Alpha Beta Charlie means exactly the same as ABC in the golden source. Is it okay to perform a treatment (which is going to end up a CASE statement or maybe a lookup to an external view)? Or would I have to load it as-is and create a same-as link in the BDV?

Both the CASE-ststement and the lookup are two ways to perform soft business rules.
If you perform a lookup you also create a dependency to another source, this means that the process for loading the dataset stops being autonomous.
I would suggest that you dont do any of them.

Hi Frenk,
This looks like a potential use case for a Same As Link to me - you can then load each occurrence and map to your golden business key.
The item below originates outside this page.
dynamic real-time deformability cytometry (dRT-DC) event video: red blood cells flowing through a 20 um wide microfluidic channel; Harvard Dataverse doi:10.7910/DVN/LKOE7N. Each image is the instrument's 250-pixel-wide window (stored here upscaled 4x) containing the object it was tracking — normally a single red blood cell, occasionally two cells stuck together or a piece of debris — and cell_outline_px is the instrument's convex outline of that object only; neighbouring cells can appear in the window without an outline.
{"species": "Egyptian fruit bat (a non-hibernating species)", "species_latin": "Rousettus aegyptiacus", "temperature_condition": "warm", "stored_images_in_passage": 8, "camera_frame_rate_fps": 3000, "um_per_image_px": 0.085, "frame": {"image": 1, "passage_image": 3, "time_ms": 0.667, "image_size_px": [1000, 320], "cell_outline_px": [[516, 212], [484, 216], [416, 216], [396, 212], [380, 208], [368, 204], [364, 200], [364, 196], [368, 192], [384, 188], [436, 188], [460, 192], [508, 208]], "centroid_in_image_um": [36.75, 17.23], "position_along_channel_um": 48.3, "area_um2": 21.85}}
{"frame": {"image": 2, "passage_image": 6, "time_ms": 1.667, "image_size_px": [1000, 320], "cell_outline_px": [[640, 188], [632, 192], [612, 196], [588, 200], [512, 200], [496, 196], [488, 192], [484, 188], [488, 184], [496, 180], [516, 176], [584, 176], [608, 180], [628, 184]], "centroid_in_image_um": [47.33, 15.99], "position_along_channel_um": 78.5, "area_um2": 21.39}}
Same-as link and the link should be provided by the source, do not manufacture this relationship yourself or you will end up managing this technical debt

Thanks for everyone’s input! I will go with the same-as link.

1 Like

But what now when I get the following source:

So here, it is implied by the name of the field that the local_id belongs to the local_schema ABC. What would my mapping be in this case?

i don’t understand… that would map to your hub table, no?

Yes it would, but my Hub contains a composite business key (local_id + local_schema_id). This new source only provides the local_id, the local_schema_id is implied by the name of the source column.

1 Like

Hello Frenk!
My suggestion(might not be data vault standard) is to never put composite business keys in a hub. It makes implementation and automation a lot easier. If you have to combine two or more keys, do it in a link. I also revommend using multiple hubs instead of bkcc.
The models wont be as pretty but it is so much easier to handle when you extract data from the RV.

But what if I get two local_ids with value 123? They don’t mean the same and they can’t live on their own, they only mean something icw the local_schema. So I would get two hubs that can’t/won’t have any satellites on them, only on the link I can create a satellite which holds their descriptive attributes… can’t say I’m too keen on that solution.

If local_id from different sources means diffeent things, i suggest you put them in different hubs.

It is more important that the data can be regenerated (zero data loss) then to create a solution that is keen.